Convicted sex offender Jeffrey Epstein trafficked girls in the Caribbean as young as 11 years old up until 2018, according to a new lawsuit.
The lawsuit filed by US Virgin Islands attorney general Denise George claims that Epstein had brought girls as young as 11 and 12 to his secluded estate there, and kept a computerised database that tracked the availability of women and girls. The lawsuit could ultimately reduce the amount of money available to victims who have come forward as a part of claims against the estate in the United States, according to Reuters.
“Epstein clearly used the Virgin Islands and his residence in the US Virgin Islands at Little Saint James as a way to be able to conceal and to be able to expand his activity here,” Ms George said.
The lawsuit against Epstein, who died by suicide last year in a New York City jail cell while awaiting trial on sex trafficking charges, marks a broadening of the accusations against the financier who is known in part for his powerful social circle that at various times included Prince Andrew, Donald Trump and Bill Clinton.
The latest accusations would suggest his exploitation did not stop following his previous convictions in 2008 for soliciting prostitution from an underage girl. That case against him began in 2005 when Florida police received a complaint from parents that the financier had abused their 14-year-old daughter. Charges in New York and Florida only alleged trafficking as recently as 2005.
Epstein later served 13 months in jail, receiving a contentious and extensive work release allowance that let him leave the jail for much of his sentence.
He was also only forced to plead guilty two two of the crimes he originally faced, even though federal officials had identified dozens of girls he had sexually abused.
The new lawsuit was filed against Epstein’s estate, and seeks the forfeiture of the Little Saint James residence where the alleged abuse occurred. It also seeks forfeiture of Epstein’s second private island, Great Saint James, and the dissolution of numerous shell companies that officials say acted as fronts for the sex trafficking efforts.

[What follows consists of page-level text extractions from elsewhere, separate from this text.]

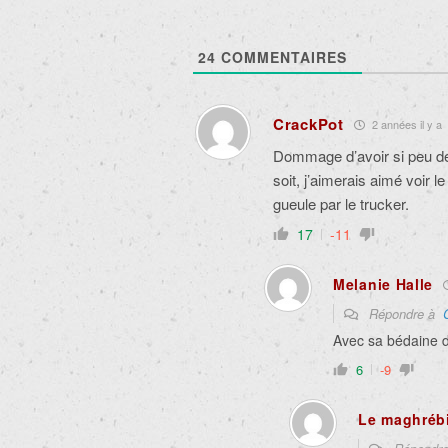
24
COMMENTAIRES
CrackPot
2 années il y a
Dommage d’avoir si peu de
soit, j’aimerais aimé voir l
gueule par le trucker.
17
-11
Melanie Halle
Répondre à
Avec sa bédaine d
6
-9
Le maghréb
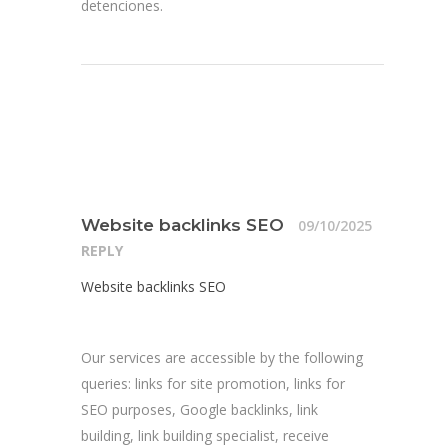
detenciones.
Website backlinks SEO
09/10/2025
REPLY
Website backlinks SEO
Our services are accessible by the following
queries: links for site promotion, links for
SEO purposes, Google backlinks, link
building, link building specialist, receive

Government policy on the Virgin Islands has determined that the assets could be distributed between the women and girls who were victimised in the region, according to Ms George.
In the weeks leading up to his death, Epstein and his estate vigorously denied that he had engaged in sex trafficking.
It is unclear how Epstein’s $500 million worth of assets will be allocated, and legal experts have noted that there is relatively little precedent to help the courts determine how to proceed.